Les médias régionaux russes ont souvent été soumis, au cours des années 1990, à de fortes pressions de la part de certains gouverneurs ou présidents de républiques. Est-ce que la refonte du système fédéral décidée par Vladimir Poutine – dont l’un des objectifs est précisément de mettre au pas les « barons régionaux » – a eu une incidence pour ces médias ?
ANNE NIVAT — Pour le moment, les incidences sont minimes. Le « pouvoir vertical », cher au président Poutine, concerne avant tout les relations politico-administratives entre les barons régionaux et le centre, c’est-à-dire Moscou. Depuis une dizaine d’années, les journaux et stations de télévision locaux sont souvent financés par les autorités locales, et en deviennent les porte-parole. Dans les grandes villes, le « contre-pouvoir » peut parfois provenir de la presse financée par la mairie, ou par des hommes d’affaires provinciaux ayant investi dans les médias électroniques. Cependant, on trouve parfois dans les médias régionaux russes un étonnant niveau de professionnalisme, même si la corruption y règne en maître, comme à Moscou.
La guerre en Tchétchénie est souvent présentée comme l’exemple le plus probant de la reprise en main de l’information souhaitée par le nouveau pouvoir en Russie. Comment les médias russes continuent-ils à couvrir ce conflit ?
ANNE NIVAT — Le conflit tchétchène ne fait plus la « une » de la presse et des journaux télévisés russes, de même a-t-il depuis longtemps disparu des pages des médias occidentaux. Cependant, une poignée de journaux édités dans la capitale, comme, par exemple, l’hebdomadaire Novaïa Ejednevnaïa Gazeta et le quotidien d’affaires Kommersant, continue à publier régulièrement des informations relativement objectives sur la situation en Tchétchénie. Elles sont avant tout dues à la persévérance de deux journalistes, la Russe Anna Politkovsskaïa pour l’hebdomadaire et le Tchétchène Moussa Mouratov (qui habite encore en Tchétchénie) pour le quotidien. Presque deux ans après le début du second conflit, l’opinion publique russe se montre de moins en moins en faveur de la guerre, alors que le Kremlin garde un étonnant silence sur le sujet. Ne sont commentés que les « succès » de l’armée russe, comme, par exemple, au début du mois de juin, la mort du « chef de guerre » Arbi Baraïev. Dans ces cas-là seulement, quelques images tournées par des journalistes russes vivant dans les garnisons sur place sont disponibles.
Comment les pays occidentaux pourraient-ils contribuer à la défense de la liberté d’expression en Russie et favoriser l’émergence d’une société civile ?

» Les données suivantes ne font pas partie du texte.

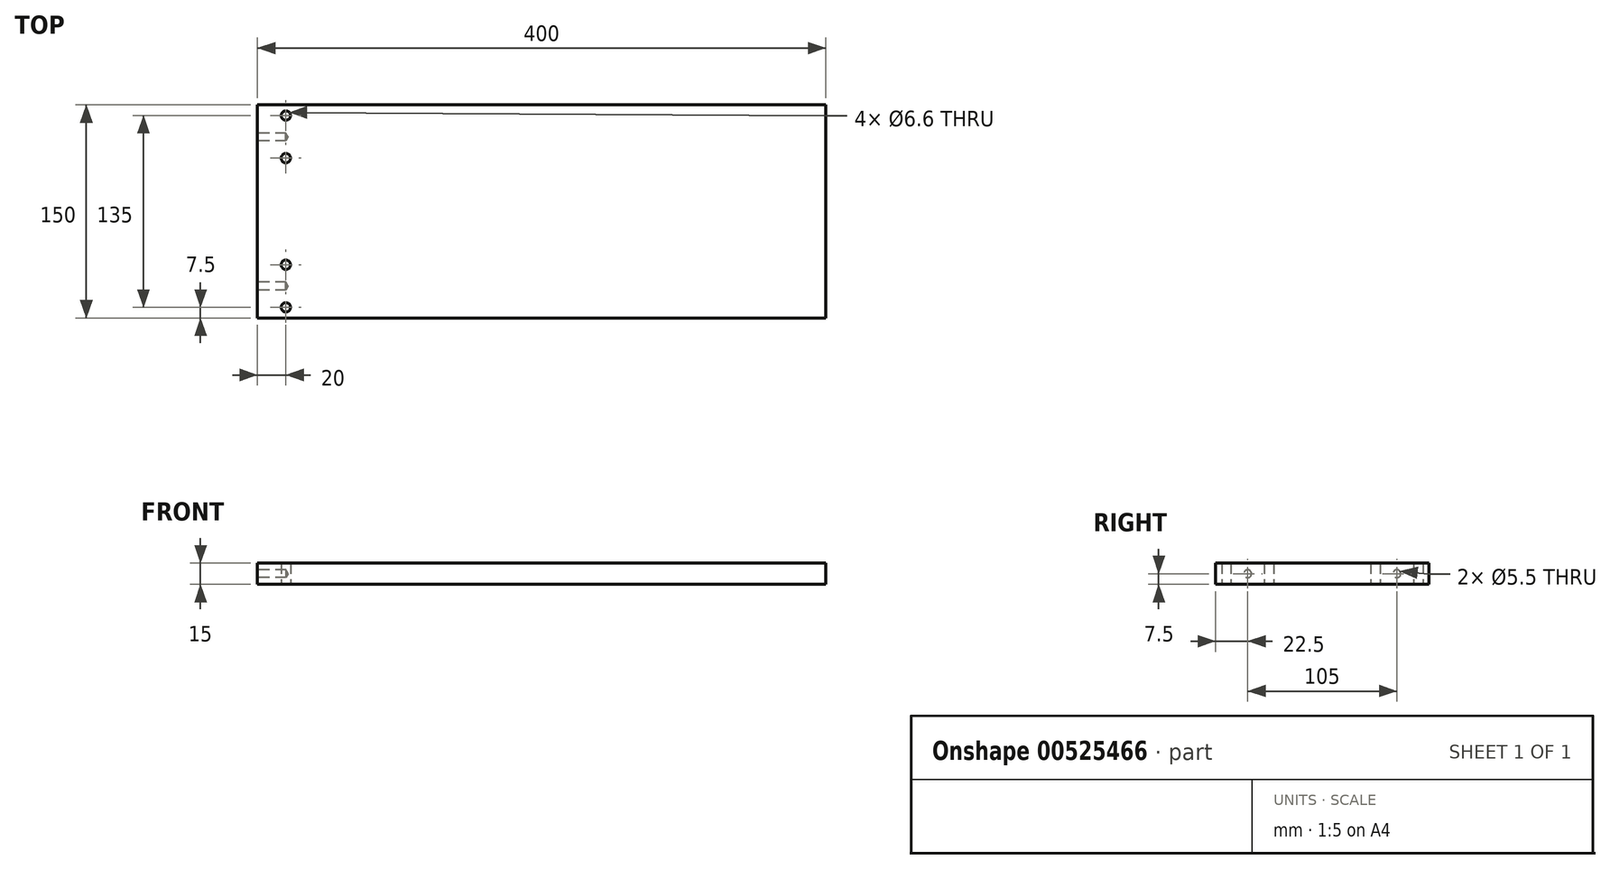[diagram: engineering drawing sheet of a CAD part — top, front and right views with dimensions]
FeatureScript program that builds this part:
annotation { "Feature Type Name" : "Feature", "Feature Type Description" : "" }
export const myFeature = defineFeature(function(context is Context, id is Id, definition is map)
    precondition{}
    {
        {
            var Q0;
            Q0=qCreatedBy(makeId("Top.planeOp"),FACE);
            var sketch = newSketch(context, id + "F0", { "sketchPlane" : qUnion([Q0])});
            skLineSegment(sketch, "E0.bottom", {"start": v(200, 75) * mm, "end": v(-200, 75) * mm});
            skLineSegment(sketch, "E0.top", {"start": v(200, -75) * mm, "end": v(-200, -75) * mm});
            skLineSegment(sketch, "E0.left", {"start": v(200, 75) * mm, "end": v(200, -75) * mm});
            skLineSegment(sketch, "E0.right", {"start": v(-200, 75) * mm, "end": v(-200, -75) * mm});
            skPoint(sketch, "E0.middle", {"position": v(0, 0) * mm});
            skPoint(sketch, "E1", {"position": v(-180, 67.5) * mm});
            skPoint(sketch, "E2", {"position": v(-180, 37.5) * mm});
            skPoint(sketch, "E3", {"position": v(-180, -37.5) * mm});
            skPoint(sketch, "E4", {"position": v(-180, -67.5) * mm});
            skSolve(sketch);
        }
        {
            var Q0;
            Q0=makeQuery(id+"F0.imprint","IMPRINT",FACE,{"disambiguationData":[TD([[makeQuery(id+"F0.imprint","IMPRINT",EDGE,{"derivedFrom":sQuery(id+"F0.wireOp",EDGE,"E0.bottom")}),1.0]])]});
            extrude(context, id + "F1", {"entities" : qUnion([Q0]), "depth" : 15 * mm, "offsetDistance" : 25 * mm});
        }
        {
            var Q0;
            Q0=sQuery(id+"F0.wireOp",VERTEX,"E2");
            var Q1;
            Q1=sQuery(id+"F0.wireOp",VERTEX,"E1");
            var Q2;
            Q2=sQuery(id+"F0.wireOp",VERTEX,"E3");
            var Q3;
            Q3=sQuery(id+"F0.wireOp",VERTEX,"E4");
            var Q4;
            Q4=makeQuery(id+"F1.opExtrude","SWEPT_BODY",BODY,{"disambiguationData":[OSD([sQuery(id+"F0.wireOp",EDGE,"E0.bottom"),sQuery(id+"F0.wireOp",EDGE,"E0.top"),sQuery(id+"F0.wireOp",EDGE,"E0.left"),sQuery(id+"F0.wireOp",EDGE,"E0.right")])]});
            hole(context, id + "F2", {"style" : HoleStyle.SIMPLE, "endStyle" : HoleEndStyle.THROUGH, "oppositeDirection" : true, "standardTappedOrClearance" : lookupTablePath({ "standard" : "ISO", "fit" : "Normal", "size" : "M6", "type" : "Clearance" }), "standardBlindInLast" : lookupTablePath({ "fit" : "Standard", "standard" : "ISO", "size" : "M6", "type" : "Clearance" }), "holeDiameter" : 6.6 * mm, "isTappedThrough" : true, "tappedDepth" : 12 * mm, "tapClearance" : 3, "locations" : qUnion([Q0, Q1, Q2, Q3]), "scope" : qUnion([Q4])});
        }
        {
            var Q0;
            Q0=makeQuery(id+"F1.opExtrude","SWEPT_FACE",FACE,{"disambiguationData":[OSD([sQuery(id+"F0.wireOp",EDGE,"E0.right")])]});
            var sketch = newSketch(context, id + "F3", { "sketchPlane" : qUnion([Q0])});
            skPoint(sketch, "E5", {"position": v(-52.5, 7.5) * mm});
            skPoint(sketch, "E6", {"position": v(52.5, 7.5) * mm});
            skSolve(sketch);
        }
        {
            var Q0;
            Q0=sQuery(id+"F3.wireOp",VERTEX,"E5");
            var Q1;
            Q1=sQuery(id+"F3.wireOp",VERTEX,"E6");
            var Q2;
            Q2=makeQuery(id+"F1.opExtrude","SWEPT_BODY",BODY,{"disambiguationData":[OSD([sQuery(id+"F0.wireOp",EDGE,"E0.bottom"),sQuery(id+"F0.wireOp",EDGE,"E0.top"),sQuery(id+"F0.wireOp",EDGE,"E0.left"),sQuery(id+"F0.wireOp",EDGE,"E0.right")])]});
            hole(context, id + "F4", {"style" : HoleStyle.SIMPLE, "endStyle" : HoleEndStyle.BLIND, "standardTappedOrClearance" : lookupTablePath({ "standard" : "ISO", "fit" : "Normal", "size" : "M5", "type" : "Clearance" }), "standardBlindInLast" : lookupTablePath({ "fit" : "Standard", "standard" : "ISO", "size" : "M5", "type" : "Clearance" }), "holeDiameter" : 5.5 * mm, "holeDepth" : 20 * mm, "isTappedThrough" : true, "tappedDepth" : 12 * mm, "tapClearance" : 3, "locations" : qUnion([Q0, Q1]), "scope" : qUnion([Q2])});
        }
    });
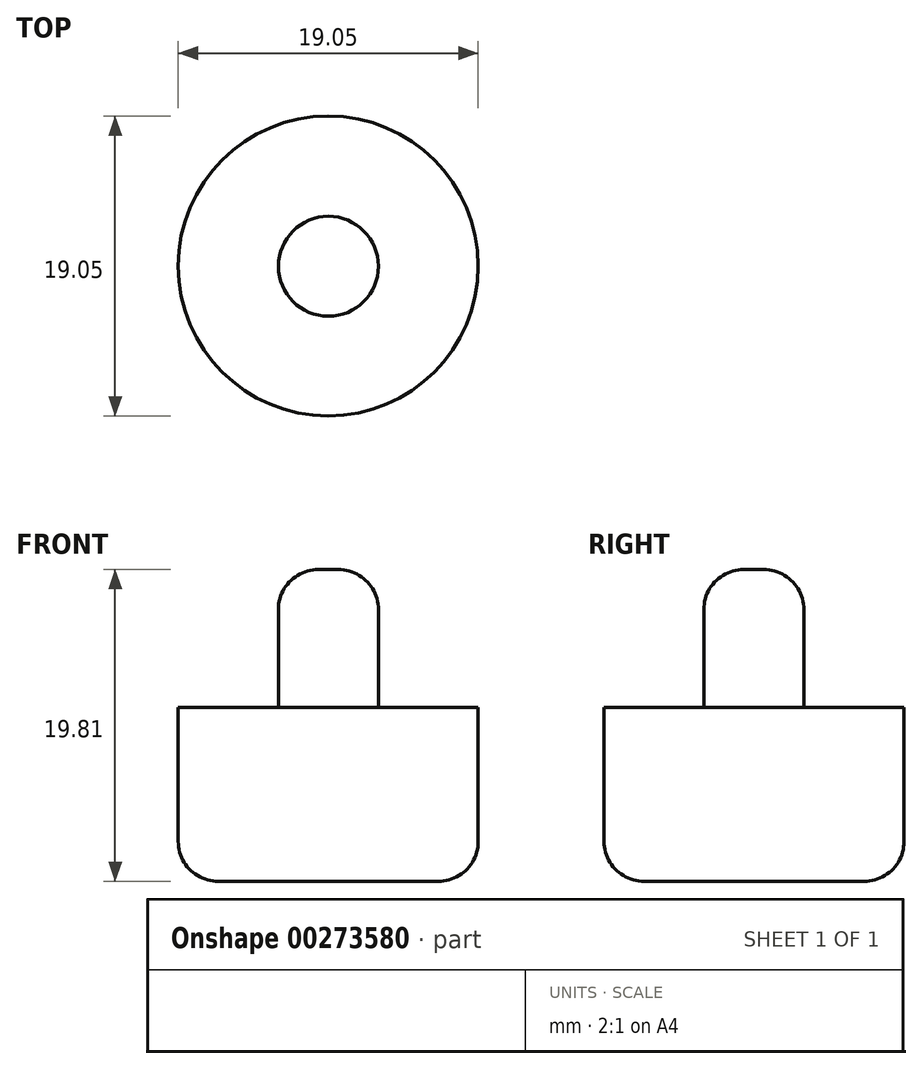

ANNE NIVAT — La première contribution des pays occidentaux devrait être le respect et la tolérance vis-à-vis de ce qu’expriment aujourd’hui la plupart des représentants de la société civile et de la liberté d’expression en Russie. Par peur et incompréhension de la Russie, trop souvent les Occidentaux se complaisent dans une approche pêchant par son caractère idéologique et son manque de pragmatisme. La société civile russe est loin d’être complètement formée, et les nombreux représentants des médias contribuent tant bien que mal à son émergence.